**REQUIRED WORK:** Nothing but a number is expected: the count of lines in the data below that include "yang".

**DATASET RECORDS:**

|---|

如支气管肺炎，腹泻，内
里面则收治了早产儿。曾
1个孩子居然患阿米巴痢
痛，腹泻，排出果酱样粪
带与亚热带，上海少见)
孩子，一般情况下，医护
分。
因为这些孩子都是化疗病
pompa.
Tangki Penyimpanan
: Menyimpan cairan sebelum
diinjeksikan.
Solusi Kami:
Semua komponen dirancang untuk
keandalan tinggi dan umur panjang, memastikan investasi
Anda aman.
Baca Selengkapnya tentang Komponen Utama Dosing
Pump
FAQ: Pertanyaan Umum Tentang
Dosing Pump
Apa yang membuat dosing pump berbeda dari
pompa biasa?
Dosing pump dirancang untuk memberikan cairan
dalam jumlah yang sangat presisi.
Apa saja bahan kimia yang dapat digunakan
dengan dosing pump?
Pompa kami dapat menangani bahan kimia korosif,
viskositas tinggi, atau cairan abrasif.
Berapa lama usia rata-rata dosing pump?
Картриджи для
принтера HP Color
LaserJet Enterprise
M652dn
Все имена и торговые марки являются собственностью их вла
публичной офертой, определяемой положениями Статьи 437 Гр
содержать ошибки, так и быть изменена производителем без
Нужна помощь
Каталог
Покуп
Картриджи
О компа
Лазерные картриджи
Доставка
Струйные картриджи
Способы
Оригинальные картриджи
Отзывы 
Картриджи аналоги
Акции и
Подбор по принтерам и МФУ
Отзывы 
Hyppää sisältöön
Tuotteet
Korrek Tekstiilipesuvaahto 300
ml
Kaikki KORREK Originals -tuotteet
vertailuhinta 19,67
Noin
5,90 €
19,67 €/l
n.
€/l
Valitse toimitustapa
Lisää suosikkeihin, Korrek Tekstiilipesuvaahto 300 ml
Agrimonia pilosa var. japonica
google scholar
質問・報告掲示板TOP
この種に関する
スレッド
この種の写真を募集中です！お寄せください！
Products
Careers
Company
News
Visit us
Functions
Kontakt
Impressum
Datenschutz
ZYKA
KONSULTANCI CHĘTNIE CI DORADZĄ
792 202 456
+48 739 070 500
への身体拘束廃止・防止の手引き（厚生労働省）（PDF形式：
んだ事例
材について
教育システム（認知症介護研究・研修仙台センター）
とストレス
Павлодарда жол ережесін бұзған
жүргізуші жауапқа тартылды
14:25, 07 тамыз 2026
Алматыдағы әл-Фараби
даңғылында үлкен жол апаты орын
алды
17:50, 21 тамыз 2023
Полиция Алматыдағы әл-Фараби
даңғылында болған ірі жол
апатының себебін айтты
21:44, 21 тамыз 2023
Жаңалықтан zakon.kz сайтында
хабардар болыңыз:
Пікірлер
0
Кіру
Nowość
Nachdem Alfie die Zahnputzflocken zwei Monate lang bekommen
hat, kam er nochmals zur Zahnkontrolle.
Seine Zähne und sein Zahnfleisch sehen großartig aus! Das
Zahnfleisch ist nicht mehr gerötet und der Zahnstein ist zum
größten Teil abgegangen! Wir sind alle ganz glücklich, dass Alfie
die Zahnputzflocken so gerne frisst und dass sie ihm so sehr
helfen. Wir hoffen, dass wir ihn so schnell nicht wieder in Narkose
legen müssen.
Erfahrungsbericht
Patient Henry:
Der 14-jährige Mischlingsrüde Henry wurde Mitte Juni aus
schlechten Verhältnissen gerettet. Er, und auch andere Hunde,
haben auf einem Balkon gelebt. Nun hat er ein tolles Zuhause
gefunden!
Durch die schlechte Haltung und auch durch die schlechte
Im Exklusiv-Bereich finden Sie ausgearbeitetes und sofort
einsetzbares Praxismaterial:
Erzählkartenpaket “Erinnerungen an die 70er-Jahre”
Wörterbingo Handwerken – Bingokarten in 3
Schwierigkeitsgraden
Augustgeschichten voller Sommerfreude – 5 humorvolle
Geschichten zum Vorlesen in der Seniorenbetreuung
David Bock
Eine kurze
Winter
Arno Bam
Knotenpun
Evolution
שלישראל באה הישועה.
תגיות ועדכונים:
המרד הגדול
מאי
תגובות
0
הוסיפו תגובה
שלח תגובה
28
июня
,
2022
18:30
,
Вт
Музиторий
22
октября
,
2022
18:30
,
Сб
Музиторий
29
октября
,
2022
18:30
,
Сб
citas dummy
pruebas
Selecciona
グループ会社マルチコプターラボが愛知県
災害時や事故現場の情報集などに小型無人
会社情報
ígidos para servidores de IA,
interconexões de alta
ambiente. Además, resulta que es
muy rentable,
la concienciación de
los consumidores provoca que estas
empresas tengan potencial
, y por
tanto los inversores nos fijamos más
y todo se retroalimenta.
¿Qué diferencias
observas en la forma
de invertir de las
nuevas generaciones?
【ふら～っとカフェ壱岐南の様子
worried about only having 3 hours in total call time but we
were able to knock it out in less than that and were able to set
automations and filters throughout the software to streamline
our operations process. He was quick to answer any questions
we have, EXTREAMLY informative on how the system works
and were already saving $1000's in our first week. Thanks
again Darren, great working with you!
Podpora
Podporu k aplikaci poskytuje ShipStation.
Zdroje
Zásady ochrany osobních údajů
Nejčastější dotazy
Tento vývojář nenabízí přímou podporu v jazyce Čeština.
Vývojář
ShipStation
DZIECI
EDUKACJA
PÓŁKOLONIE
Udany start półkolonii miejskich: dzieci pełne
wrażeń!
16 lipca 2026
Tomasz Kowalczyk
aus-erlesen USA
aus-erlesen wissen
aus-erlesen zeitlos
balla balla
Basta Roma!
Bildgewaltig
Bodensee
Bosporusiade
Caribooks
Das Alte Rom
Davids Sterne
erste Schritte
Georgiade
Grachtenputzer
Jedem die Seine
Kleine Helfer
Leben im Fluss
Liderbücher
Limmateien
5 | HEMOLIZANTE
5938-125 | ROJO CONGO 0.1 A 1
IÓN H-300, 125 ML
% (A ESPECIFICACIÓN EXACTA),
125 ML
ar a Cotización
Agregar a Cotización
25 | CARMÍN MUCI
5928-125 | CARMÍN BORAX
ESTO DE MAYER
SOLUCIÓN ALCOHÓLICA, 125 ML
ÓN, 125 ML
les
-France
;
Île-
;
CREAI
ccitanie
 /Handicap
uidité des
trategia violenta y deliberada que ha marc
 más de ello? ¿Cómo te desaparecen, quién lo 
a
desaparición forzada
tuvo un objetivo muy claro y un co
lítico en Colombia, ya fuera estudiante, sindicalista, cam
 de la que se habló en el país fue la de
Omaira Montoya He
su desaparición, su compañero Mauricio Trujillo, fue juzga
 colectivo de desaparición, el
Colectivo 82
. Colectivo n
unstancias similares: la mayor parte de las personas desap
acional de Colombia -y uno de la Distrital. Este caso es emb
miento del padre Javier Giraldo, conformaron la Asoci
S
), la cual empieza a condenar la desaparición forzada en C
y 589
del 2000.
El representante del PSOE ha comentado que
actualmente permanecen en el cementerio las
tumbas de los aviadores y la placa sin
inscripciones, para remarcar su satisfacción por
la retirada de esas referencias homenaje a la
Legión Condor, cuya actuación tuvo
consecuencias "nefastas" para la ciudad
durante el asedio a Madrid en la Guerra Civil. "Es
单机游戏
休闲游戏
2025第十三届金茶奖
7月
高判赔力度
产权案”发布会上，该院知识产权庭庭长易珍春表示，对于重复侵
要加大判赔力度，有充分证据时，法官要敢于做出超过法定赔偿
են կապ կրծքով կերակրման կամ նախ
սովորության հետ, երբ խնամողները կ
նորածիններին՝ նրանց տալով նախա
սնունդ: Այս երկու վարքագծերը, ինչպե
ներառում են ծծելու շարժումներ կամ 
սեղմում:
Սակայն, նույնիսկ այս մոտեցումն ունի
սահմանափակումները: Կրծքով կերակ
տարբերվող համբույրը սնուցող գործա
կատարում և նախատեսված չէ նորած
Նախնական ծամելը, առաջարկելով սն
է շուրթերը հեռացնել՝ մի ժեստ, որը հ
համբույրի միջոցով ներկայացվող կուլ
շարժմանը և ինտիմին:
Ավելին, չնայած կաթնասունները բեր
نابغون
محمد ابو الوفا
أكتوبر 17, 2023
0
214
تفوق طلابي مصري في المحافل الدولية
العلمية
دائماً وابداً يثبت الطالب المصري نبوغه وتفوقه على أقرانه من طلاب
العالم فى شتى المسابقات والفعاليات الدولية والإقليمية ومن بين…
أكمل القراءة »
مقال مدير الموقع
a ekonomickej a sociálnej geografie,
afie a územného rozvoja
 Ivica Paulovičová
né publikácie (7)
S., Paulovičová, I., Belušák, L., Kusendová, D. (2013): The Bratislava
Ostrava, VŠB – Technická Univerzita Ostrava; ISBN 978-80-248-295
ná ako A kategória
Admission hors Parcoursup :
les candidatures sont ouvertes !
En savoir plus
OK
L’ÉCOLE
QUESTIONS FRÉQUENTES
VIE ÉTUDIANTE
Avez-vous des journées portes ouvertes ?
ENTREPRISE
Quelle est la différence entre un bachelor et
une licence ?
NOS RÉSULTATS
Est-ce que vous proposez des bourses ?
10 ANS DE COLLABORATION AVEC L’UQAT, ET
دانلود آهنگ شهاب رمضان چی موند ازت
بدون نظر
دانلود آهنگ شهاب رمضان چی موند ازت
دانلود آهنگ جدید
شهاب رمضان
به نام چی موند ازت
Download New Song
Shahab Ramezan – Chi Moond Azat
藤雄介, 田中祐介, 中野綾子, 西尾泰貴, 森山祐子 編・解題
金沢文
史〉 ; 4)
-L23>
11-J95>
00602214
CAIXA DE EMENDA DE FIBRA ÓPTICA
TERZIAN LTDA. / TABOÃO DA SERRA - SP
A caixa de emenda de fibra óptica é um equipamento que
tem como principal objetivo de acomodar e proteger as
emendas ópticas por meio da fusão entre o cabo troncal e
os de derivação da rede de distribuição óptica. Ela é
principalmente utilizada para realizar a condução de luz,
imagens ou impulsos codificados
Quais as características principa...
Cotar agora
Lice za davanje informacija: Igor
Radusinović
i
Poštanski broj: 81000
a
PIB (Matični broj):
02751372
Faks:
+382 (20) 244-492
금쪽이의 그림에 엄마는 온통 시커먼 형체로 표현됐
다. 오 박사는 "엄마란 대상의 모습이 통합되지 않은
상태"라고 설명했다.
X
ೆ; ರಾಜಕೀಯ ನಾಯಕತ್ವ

|---|

**RESULT OF THIS TASK:** 3